### Materials provided
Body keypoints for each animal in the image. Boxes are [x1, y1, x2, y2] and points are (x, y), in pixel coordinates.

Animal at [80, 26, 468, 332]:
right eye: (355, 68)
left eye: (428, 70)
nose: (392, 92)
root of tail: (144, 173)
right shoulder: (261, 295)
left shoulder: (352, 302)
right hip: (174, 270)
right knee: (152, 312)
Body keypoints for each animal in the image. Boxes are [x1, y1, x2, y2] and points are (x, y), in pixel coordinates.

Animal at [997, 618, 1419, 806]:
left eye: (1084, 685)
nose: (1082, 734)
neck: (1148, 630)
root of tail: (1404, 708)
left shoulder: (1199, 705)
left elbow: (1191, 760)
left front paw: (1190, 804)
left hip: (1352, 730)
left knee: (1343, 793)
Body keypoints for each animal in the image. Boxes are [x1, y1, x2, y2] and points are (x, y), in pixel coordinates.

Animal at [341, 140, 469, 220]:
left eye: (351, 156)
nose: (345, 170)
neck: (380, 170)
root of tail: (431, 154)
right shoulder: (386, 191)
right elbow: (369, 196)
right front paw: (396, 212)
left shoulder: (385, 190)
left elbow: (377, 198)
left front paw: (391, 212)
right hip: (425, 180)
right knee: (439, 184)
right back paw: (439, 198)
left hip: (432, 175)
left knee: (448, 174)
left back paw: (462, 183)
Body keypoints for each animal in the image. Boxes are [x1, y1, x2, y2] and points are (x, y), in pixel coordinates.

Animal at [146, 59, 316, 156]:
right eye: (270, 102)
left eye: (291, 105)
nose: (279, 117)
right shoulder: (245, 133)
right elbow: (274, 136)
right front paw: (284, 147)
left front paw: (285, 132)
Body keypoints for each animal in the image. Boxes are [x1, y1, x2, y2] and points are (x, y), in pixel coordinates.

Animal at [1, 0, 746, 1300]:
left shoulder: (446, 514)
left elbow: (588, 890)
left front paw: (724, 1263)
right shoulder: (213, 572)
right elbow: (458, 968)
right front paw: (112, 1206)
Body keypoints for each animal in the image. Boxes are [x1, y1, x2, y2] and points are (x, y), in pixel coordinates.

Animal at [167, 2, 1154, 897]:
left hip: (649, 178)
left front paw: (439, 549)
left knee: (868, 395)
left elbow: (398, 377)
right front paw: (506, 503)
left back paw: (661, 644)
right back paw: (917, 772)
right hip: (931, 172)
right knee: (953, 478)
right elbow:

### Task statement
Every entry is to be restated word for word.

### Completed task
Body keypoints for each animal in the image. Boxes are [x1, y1, x2, y2] and points are (x, y), in pixel coordinates.

Animal at [80, 26, 468, 332]:
right eye: (355, 68)
left eye: (428, 70)
nose: (392, 92)
root of tail: (144, 173)
right shoulder: (261, 295)
left shoulder: (352, 302)
right hip: (174, 270)
right knee: (152, 312)
Body keypoints for each animal in the image. Boxes are [x1, y1, x2, y2] and points are (x, y), in pixel coordinates.

Animal at [997, 618, 1419, 806]:
left eye: (1084, 685)
nose: (1082, 734)
neck: (1148, 630)
root of tail: (1404, 708)
left shoulder: (1199, 705)
left elbow: (1191, 760)
left front paw: (1190, 804)
left hip: (1352, 730)
left knee: (1343, 793)
Body keypoints for each animal in the image. Boxes are [x1, y1, x2, y2] and points are (x, y), in pixel coordinates.

Animal at [341, 140, 469, 220]:
left eye: (351, 156)
nose: (345, 170)
neck: (380, 170)
root of tail: (431, 154)
right shoulder: (386, 191)
right elbow: (369, 196)
right front paw: (396, 212)
left shoulder: (385, 190)
left elbow: (377, 198)
left front paw: (391, 212)
right hip: (425, 180)
right knee: (439, 184)
right back paw: (439, 198)
left hip: (432, 175)
left knee: (448, 174)
left back paw: (462, 183)
Body keypoints for each animal in the image. Boxes are [x1, y1, x2, y2] and points are (x, y), in pixel coordinates.

Animal at [146, 59, 316, 156]:
right eye: (270, 102)
left eye: (291, 105)
nose: (279, 117)
right shoulder: (245, 133)
right elbow: (274, 136)
right front paw: (284, 147)
left front paw: (285, 132)
Body keypoints for each animal in the image. Boxes are [x1, y1, x2, y2] and points are (x, y), in pixel coordinates.

Animal at [1, 0, 746, 1300]:
left shoulder: (446, 514)
left elbow: (588, 890)
left front paw: (724, 1263)
right shoulder: (213, 572)
right elbow: (458, 968)
right front paw: (112, 1206)
Body keypoints for each animal in the image. Boxes are [x1, y1, x2, y2] and points are (x, y), in pixel coordinates.

Animal at [167, 2, 1154, 897]:
left hip: (649, 178)
left front paw: (439, 549)
left knee: (868, 395)
left elbow: (398, 377)
right front paw: (506, 503)
left back paw: (661, 644)
right back paw: (917, 772)
right hip: (931, 172)
right knee: (953, 478)
right elbow:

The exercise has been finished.